Your task is to return all of the entries below exactly, leaving out each picture.

=-=-=-=-=

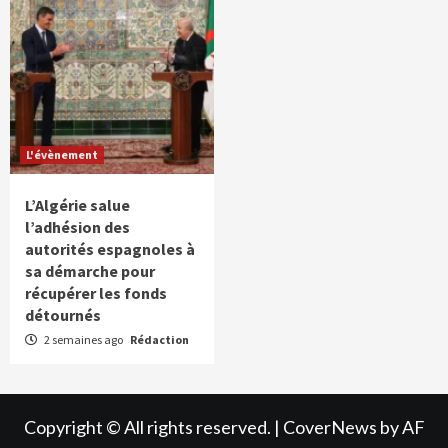
L'évènement
L’Algérie salue
l’adhésion des
autorités espagnoles à
sa démarche pour
récupérer les fonds
détournés
2 semaines ago
Rédaction
Copyright © All rights reserved.
|
CoverNews
by AF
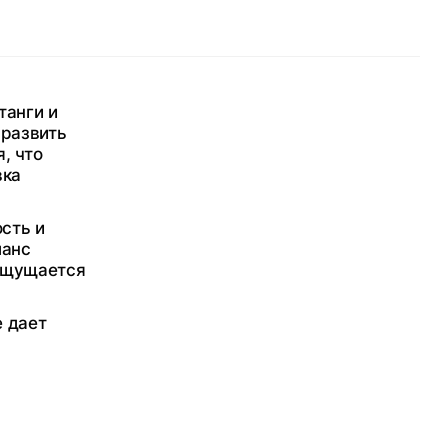
танги и
 развить
, что
вка
сть и
ланс
 ощущается
е дает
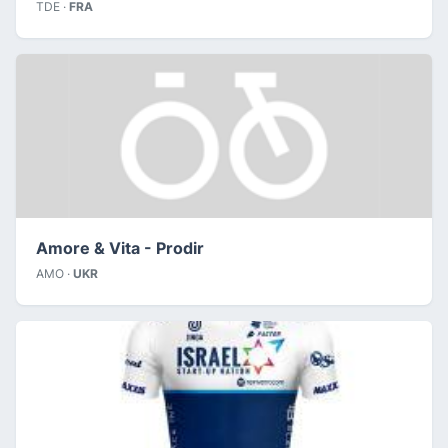
TDE ·
FRA
Amore & Vita - Prodir
AMO ·
UKR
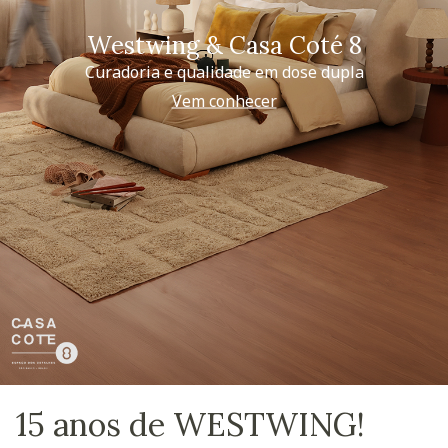
Westwing & Casa Coté 8
Curadoria e qualidade em dose dupla
Vem conhecer
15 anos de WESTWING!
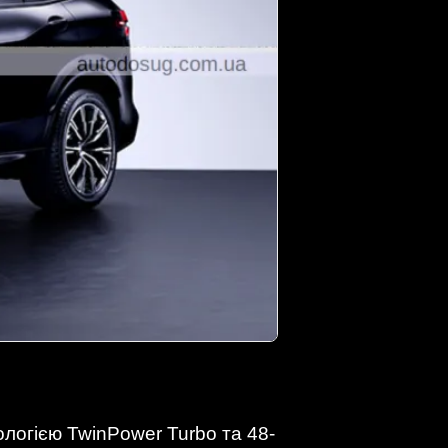
ологією TwinPower Turbo та 48-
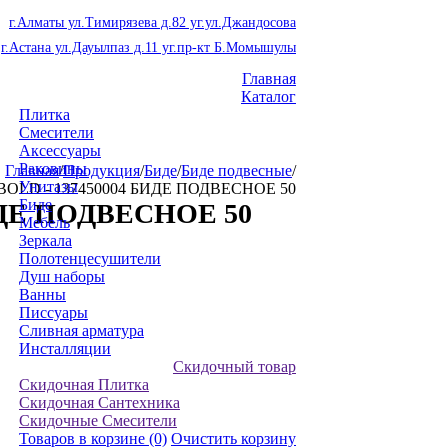
г.Алматы ул.Тимирязева д.82 уг.ул.Джандосова
г.Астана ул.Дауылпаз д.11 уг.пр-кт Б.Момышулы
Главная
Каталог
Плитка
Смесители
Аксессуары
Раковины
Главная
/
Продукция
/
Биде
/
Биде подвесные
/
Унитазы
BOLD - 137450004 БИДЕ ПОДВЕСНОЕ 50
Биде
ИДЕ ПОДВЕСНОЕ 50
Мебель
Зеркала
Полотенцесушители
Душ наборы
Ванны
Писсуары
Сливная арматура
Инсталляции
Скидочный товар
Скидочная Плитка
Скидочная Сантехника
Скидочные Смесители
Товаров в корзине
(0)
Очистить корзину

=-=-=-=-=

● **RESULT**:
L'évènement
L’Algérie salue
l’adhésion des
autorités espagnoles à
sa démarche pour
récupérer les fonds
détournés
2 semaines ago
Rédaction
Copyright © All rights reserved.
|
CoverNews
by AF
танги и
 развить
, что
вка
сть и
ланс
 ощущается
е дает
TDE ·
FRA
Amore & Vita - Prodir
AMO ·
UKR
Westwing & Casa Coté 8
Curadoria e qualidade em dose dupla
Vem conhecer
15 anos de WESTWING!
ологією TwinPower Turbo та 48-
г.Алматы ул.Тимирязева д.82 уг.ул.Джандосова
г.Астана ул.Дауылпаз д.11 уг.пр-кт Б.Момышулы
Главная
Каталог
Плитка
Смесители
Аксессуары
Раковины
Главная
/
Продукция
/
Биде
/
Биде подвесные
/
Унитазы
BOLD - 137450004 БИДЕ ПОДВЕСНОЕ 50
Биде
ИДЕ ПОДВЕСНОЕ 50
Мебель
Зеркала
Полотенцесушители
Душ наборы
Ванны
Писсуары
Сливная арматура
Инсталляции
Скидочный товар
Скидочная Плитка
Скидочная Сантехника
Скидочные Смесители
Товаров в корзине
(0)
Очистить корзину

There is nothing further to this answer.